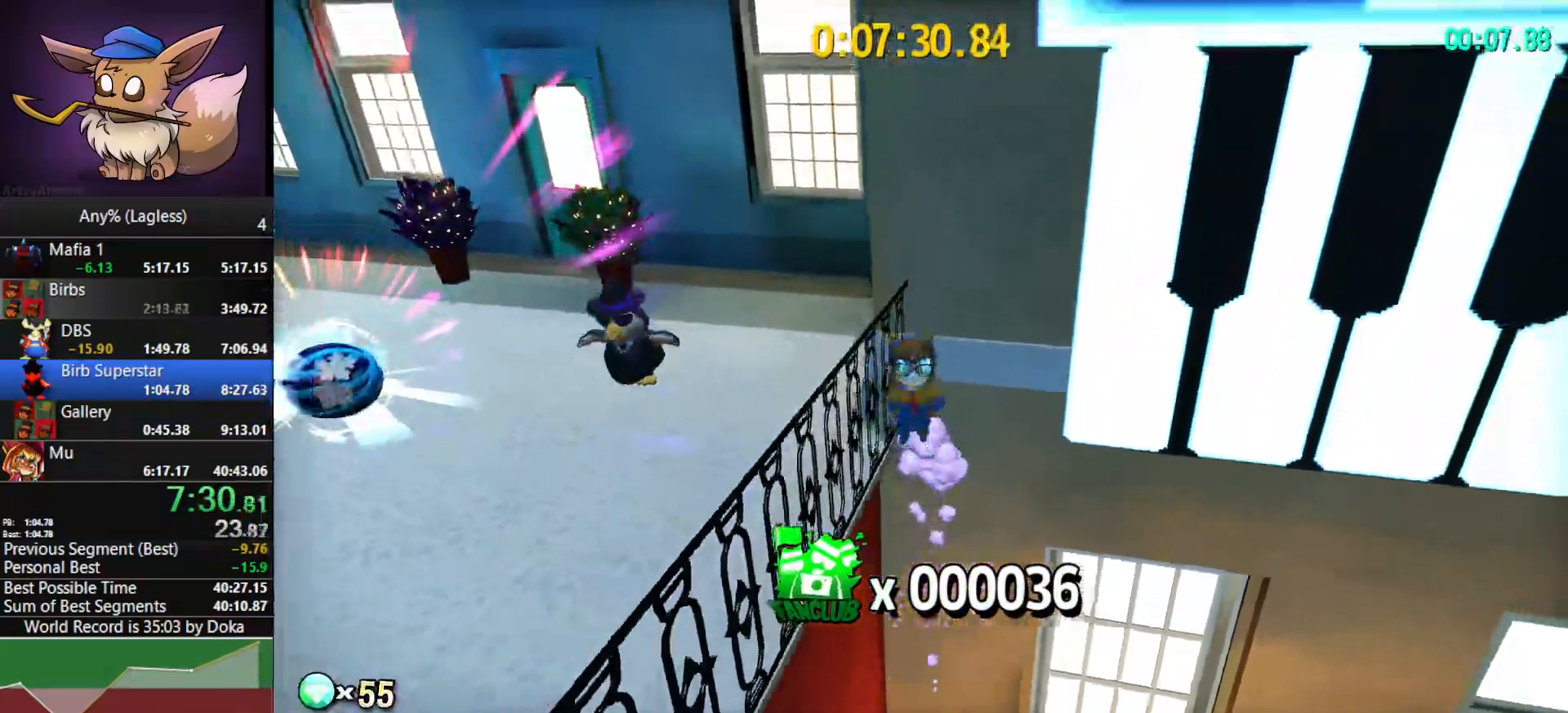
{"keys": ["space", "w"], "mouse": [], "mouse_move": "left", "events": [[483, "a", "up"]]}
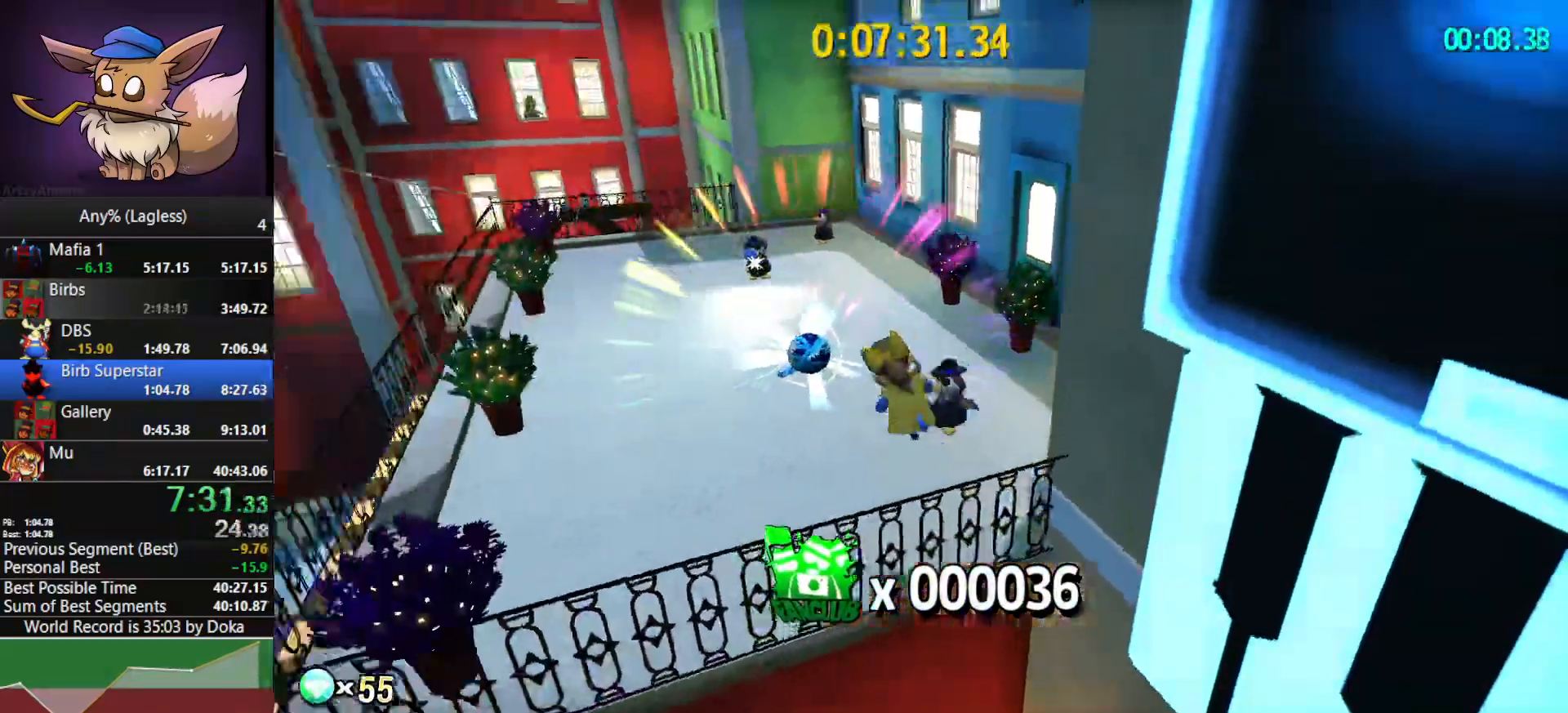
{"keys": ["w"], "mouse": [], "mouse_move": "left", "events": [[33, "space", "up"]]}
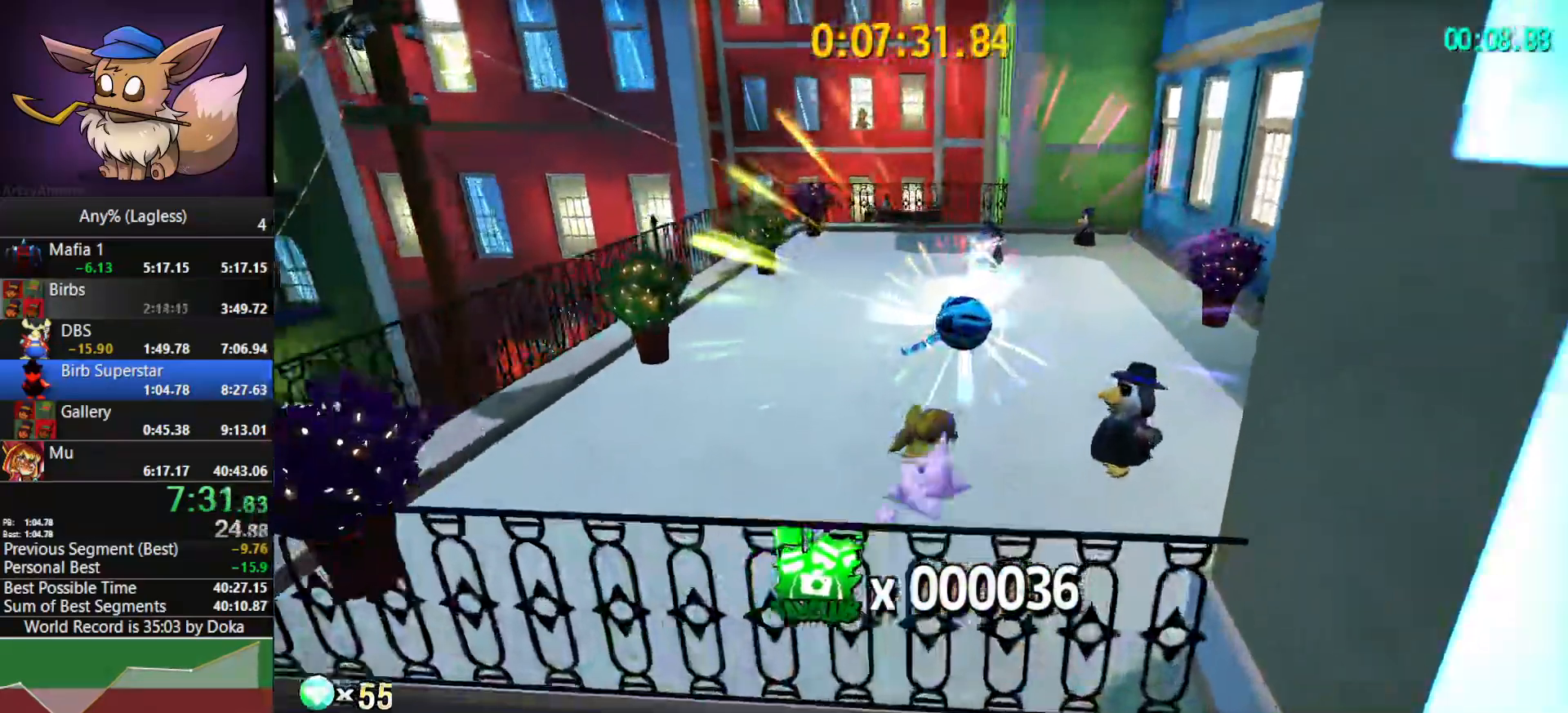
{"keys": ["w"], "mouse": [], "mouse_move": "still", "events": []}
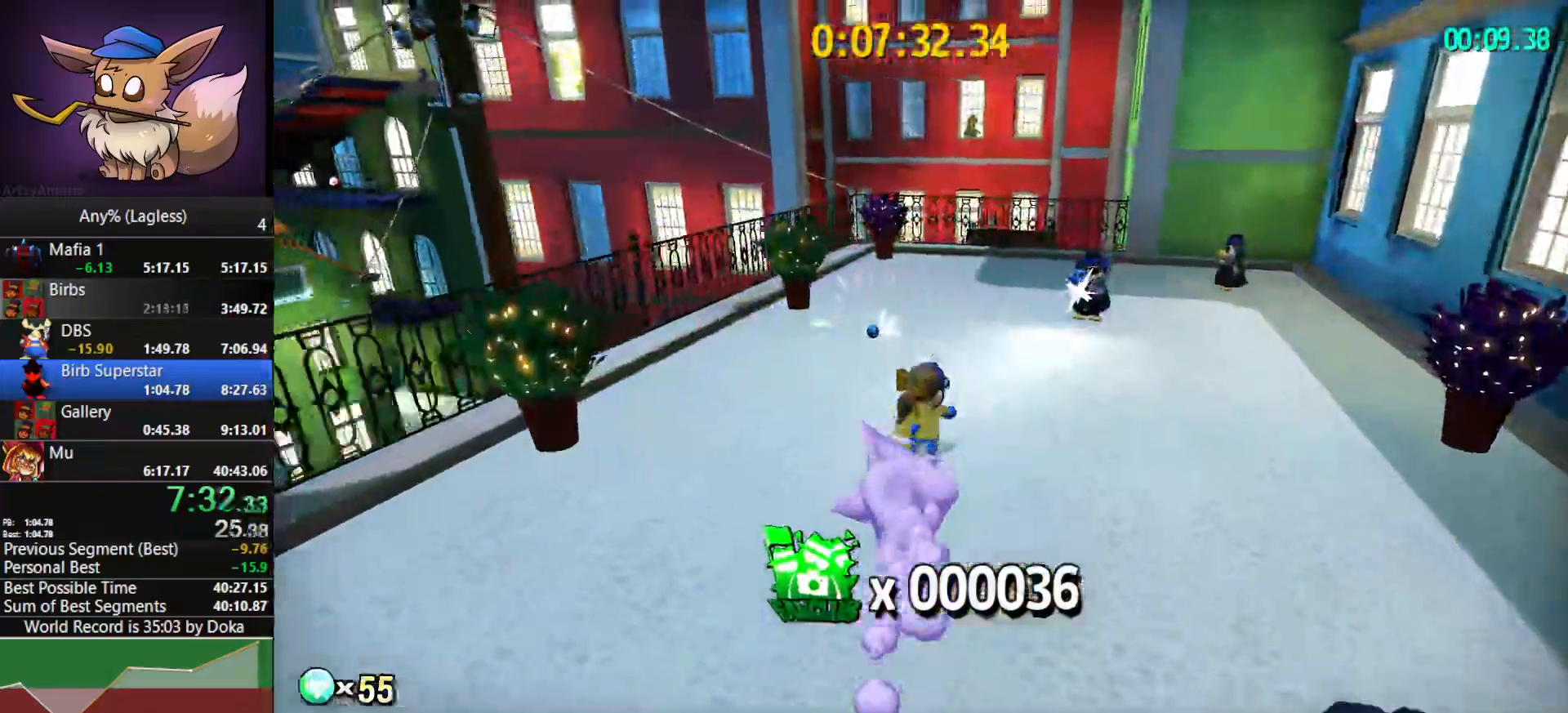
{"keys": ["a", "w"], "mouse": [], "mouse_move": "still", "events": [[150, "space", "down"], [200, "a", "down"], [300, "space", "up"]]}
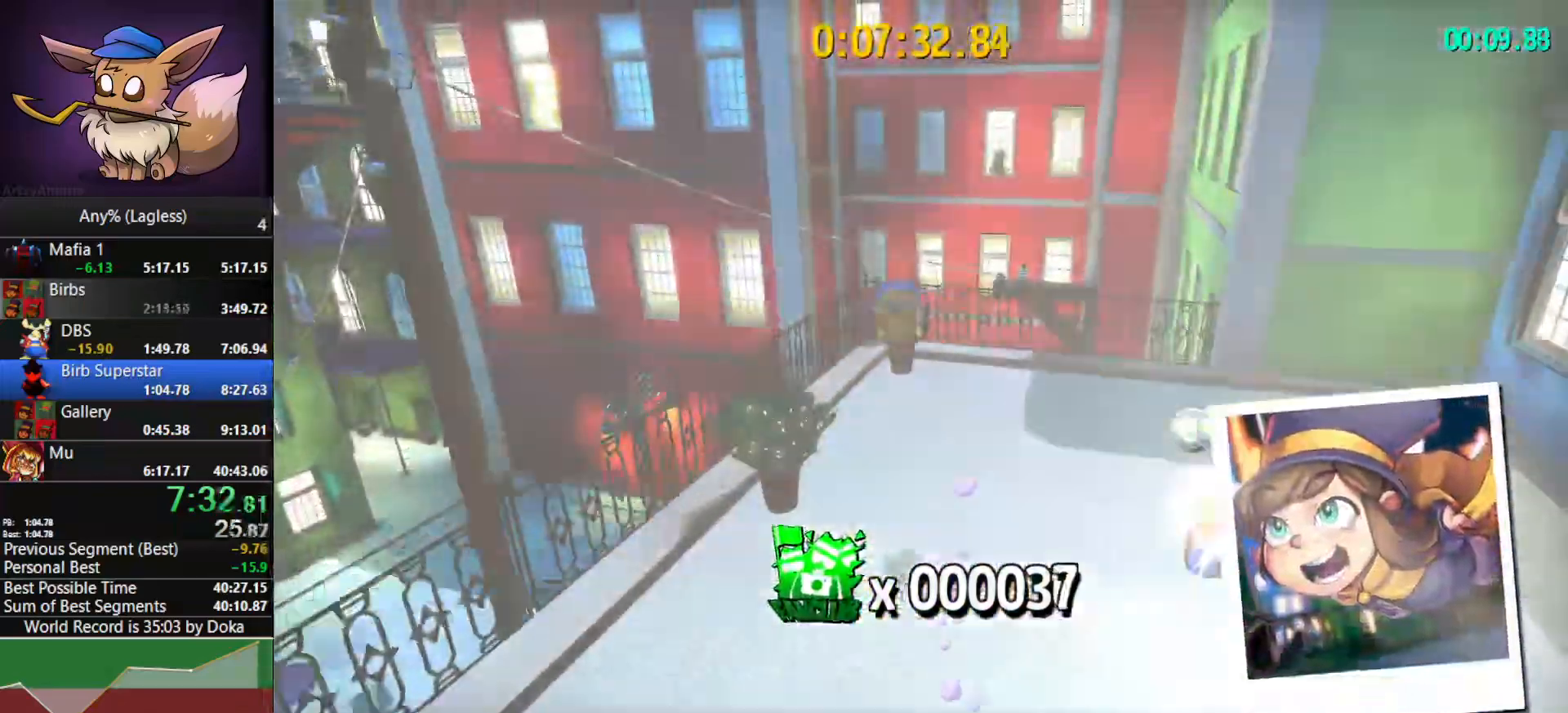
{"keys": ["w"], "mouse": ["right"], "mouse_move": "still", "events": [[167, "a", "up"], [167, "mouse_right", "down"]]}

▶ [PROBLEM DESCRIPTION]: Go over the listing above and say how many lines contain the word "left". Please give the number only.

▶ [ANSWER TO THIS PROBLEM]: 2